作業内容 ::
1) 研究実施状況報告をもとに、次の問いに答えてください。
(a) 研究代表者が所属する研究機関はどこですか。
(b) 研究期間の終了日はいつですか。
(c) 平成28年度に開催されることになった研究集会の日程はいつですか。
2) 研究実施状況報告の「2015 Fiscal Year」から「理工学部, 教授 (90215195)」までを、「パデ近似」を「パデ型近似」に置き換えて書き直してください。

2015 Fiscal Year Research-status Report
数論的多重対数予想の解決を担う新しい直交多項式系の創成とパデ近似
Project/Area Number |
15K04799
|
Research Institution | Nihon University |
Principal Investigator |
平田 典子 (河野典子) 日本大学, 理工学部, 教授 (90215195)
|
Project Period (FY) |
2015-04-01 – 2019-03-31
|
Keywords | 対数関数 / 多重対数 / ディオファントス近似 / パデ近似 / p進解析 / 無理数 / 超越数 |
Outline of Annual Research Achievements |
多重対数関数の数論的性質に関する大予想に接近するための独創的な手法を開発することが,本課題の最大の目的である.この予想に近づくための主たる手法と思われるパデ近似およびディオファントス近似に関して,海外共同研究者である Paris大学の S. David氏を平成27年10月末から11月初旬にかけて日本大学理工学部に招聘し,代数的な新手法を構築するべく研究討議をかわした.共著論文をまとめている処である.またStrasbourg大学の Y. Bugeaud氏, F. Luca氏(Mexico 数学研究所から南アフリカの Witwatersrand 大学に異動)と研究討議を開始した.S. David氏とはp進の場合の数論的多重対数の値の数論的性質に対する議論も併せて進展させている.F. Luca氏との討議内容は,線形回帰数列を底とした指数方程式の整数解の評価において用いられた手法の発展を含むが,平成28年度にはこれををいっそう進展させる計画である.なお,ドイツのOberwolfach数学研究所を訪問し,パデ近似についての情報収集することを実施している. 平成27年度の開催予定であったディオファントス問題と周辺分野に関する研究集会を,諸般の都合で平成28年度の開催に変更し,本課題の進展のために有用な情報収集をおこなう計画を進めて,主な講演者を決めた処である.日程は平成29年1月7日・8日・9日の3日間であり,上記のS. David氏,Y. Bugeaud氏, F. Luca氏に加えてParis大学名誉教授のM. Waldschmidt氏を基調講演者として日本大学理工学部に招聘予定である.国内からの講演者も20名程度を予定している.

(データセットに含まれるデータ)
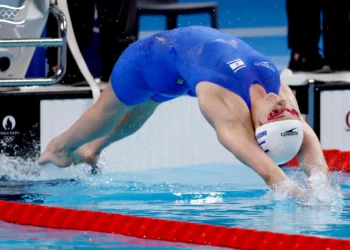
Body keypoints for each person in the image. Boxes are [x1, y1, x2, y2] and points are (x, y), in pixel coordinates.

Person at [38, 26, 329, 200]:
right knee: (119, 111)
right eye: (289, 112)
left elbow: (270, 175)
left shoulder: (225, 108)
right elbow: (307, 138)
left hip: (158, 65)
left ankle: (64, 149)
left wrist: (301, 197)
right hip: (154, 57)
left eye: (278, 114)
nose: (282, 105)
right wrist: (320, 185)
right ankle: (60, 149)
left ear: (258, 126)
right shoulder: (279, 93)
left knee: (124, 113)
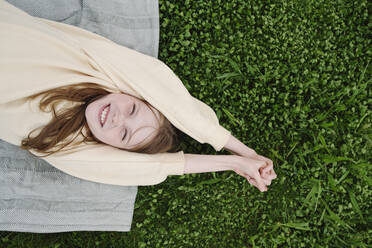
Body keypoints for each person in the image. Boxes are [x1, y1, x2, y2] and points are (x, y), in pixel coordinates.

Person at [0, 0, 276, 192]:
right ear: (132, 92)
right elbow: (166, 93)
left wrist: (234, 163)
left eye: (124, 136)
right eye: (133, 109)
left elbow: (150, 167)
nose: (117, 119)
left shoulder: (69, 146)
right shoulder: (98, 69)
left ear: (114, 150)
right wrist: (240, 148)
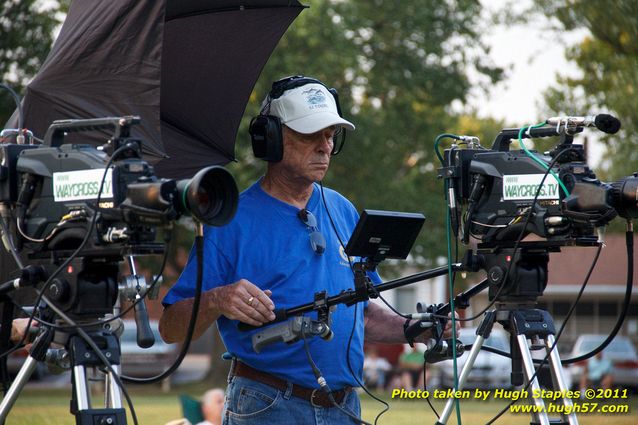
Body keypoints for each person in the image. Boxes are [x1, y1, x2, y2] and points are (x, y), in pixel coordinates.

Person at [159, 75, 458, 424]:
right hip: (267, 406)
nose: (325, 146)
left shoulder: (341, 209)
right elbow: (170, 328)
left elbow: (358, 313)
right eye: (310, 134)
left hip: (345, 406)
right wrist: (218, 299)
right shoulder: (229, 221)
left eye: (330, 135)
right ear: (270, 139)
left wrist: (413, 327)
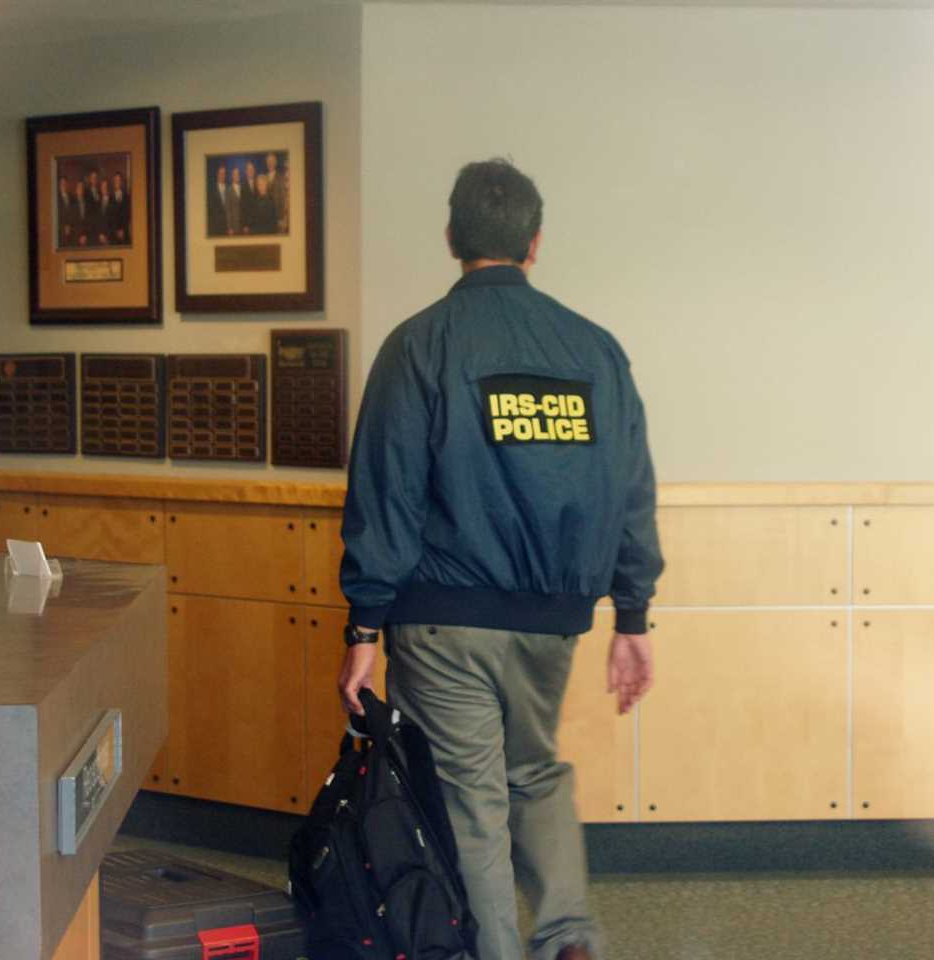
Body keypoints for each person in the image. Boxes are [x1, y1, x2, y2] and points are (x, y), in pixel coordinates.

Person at [338, 158, 663, 960]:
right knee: (534, 772)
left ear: (451, 238)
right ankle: (568, 937)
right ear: (536, 242)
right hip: (554, 621)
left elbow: (388, 492)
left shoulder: (420, 345)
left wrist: (364, 629)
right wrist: (632, 615)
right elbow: (630, 487)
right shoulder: (595, 351)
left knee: (470, 802)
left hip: (443, 617)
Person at [264, 151, 288, 233]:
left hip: (278, 217)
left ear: (275, 163)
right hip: (267, 218)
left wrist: (283, 218)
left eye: (272, 161)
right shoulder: (264, 177)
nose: (270, 163)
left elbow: (284, 197)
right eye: (268, 161)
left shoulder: (281, 177)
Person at [207, 163, 229, 236]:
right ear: (217, 174)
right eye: (220, 173)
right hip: (215, 227)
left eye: (224, 174)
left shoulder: (228, 189)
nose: (222, 175)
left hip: (226, 226)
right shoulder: (211, 190)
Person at [110, 171, 131, 245]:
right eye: (115, 180)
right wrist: (116, 231)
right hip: (113, 235)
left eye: (119, 180)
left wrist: (122, 230)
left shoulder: (127, 197)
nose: (117, 182)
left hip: (125, 234)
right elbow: (110, 217)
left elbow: (128, 215)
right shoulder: (110, 198)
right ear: (113, 182)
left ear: (122, 182)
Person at [56, 175, 76, 247]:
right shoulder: (55, 198)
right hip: (60, 233)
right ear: (59, 185)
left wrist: (70, 226)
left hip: (73, 232)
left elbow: (75, 215)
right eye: (62, 184)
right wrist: (63, 227)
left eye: (65, 183)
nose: (64, 185)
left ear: (68, 185)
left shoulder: (73, 198)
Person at [226, 166, 243, 235]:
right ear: (232, 176)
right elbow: (228, 210)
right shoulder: (228, 190)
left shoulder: (243, 188)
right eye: (235, 174)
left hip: (243, 226)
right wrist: (230, 227)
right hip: (234, 226)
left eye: (238, 174)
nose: (236, 176)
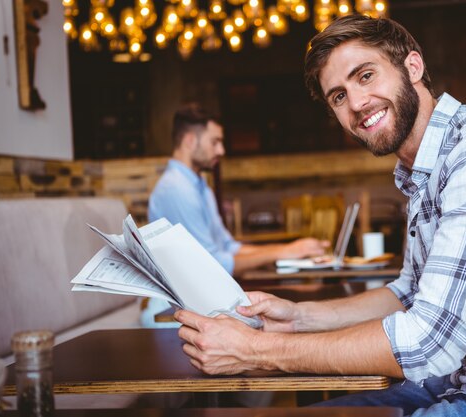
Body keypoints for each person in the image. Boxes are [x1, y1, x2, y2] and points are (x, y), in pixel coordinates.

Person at [174, 15, 466, 417]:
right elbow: (408, 294)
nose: (356, 103)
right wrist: (298, 317)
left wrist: (257, 348)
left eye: (366, 76)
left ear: (413, 67)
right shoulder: (419, 170)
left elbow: (429, 342)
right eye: (338, 96)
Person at [141, 103, 329, 328]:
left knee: (288, 313)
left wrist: (292, 250)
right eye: (215, 142)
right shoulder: (176, 189)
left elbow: (228, 247)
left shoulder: (199, 185)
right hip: (174, 312)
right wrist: (286, 251)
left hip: (201, 302)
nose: (221, 150)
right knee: (288, 321)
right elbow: (212, 264)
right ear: (190, 141)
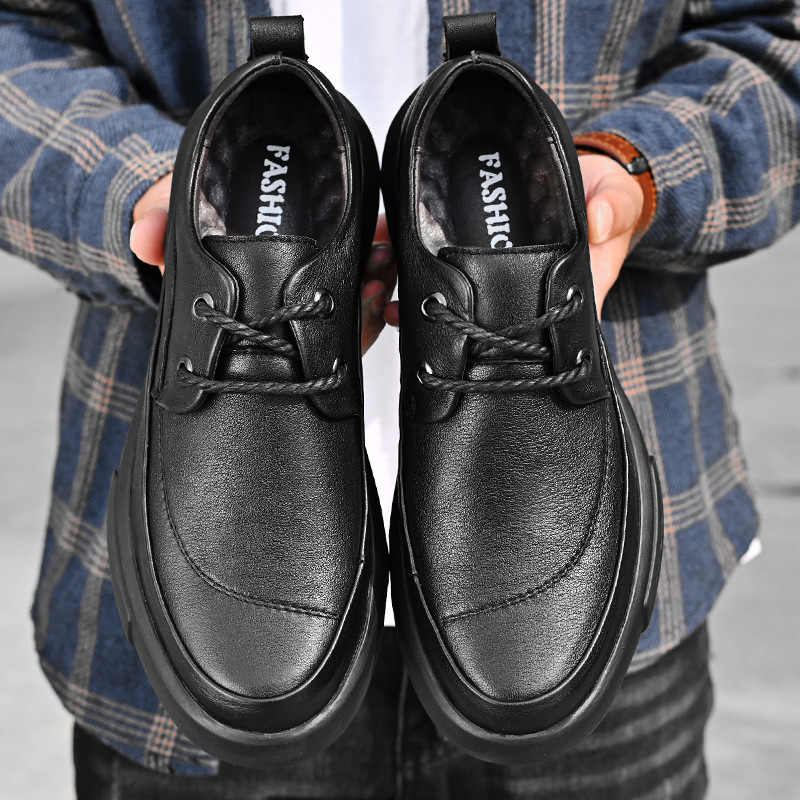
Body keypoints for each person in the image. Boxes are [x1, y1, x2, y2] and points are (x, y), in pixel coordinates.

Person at [1, 1, 797, 797]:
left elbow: (776, 38)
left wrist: (638, 172)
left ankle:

問題の解答 ::
1)
(a) 日本大学(Nihon University)です。
(b) 2019年3月31日です。
(c) 平成29年1月7日・8日・9日の3日間です。

2)
2015 Fiscal Year Research-status Report
数論的多重対数予想の解決を担う新しい直交多項式系の創成とパデ型近似
Project/Area Number |
15K04799
|
Research Institution | Nihon University |
Principal Investigator |
平田 典子 (河野典子) 日本大学, 理工学部, 教授 (90215195)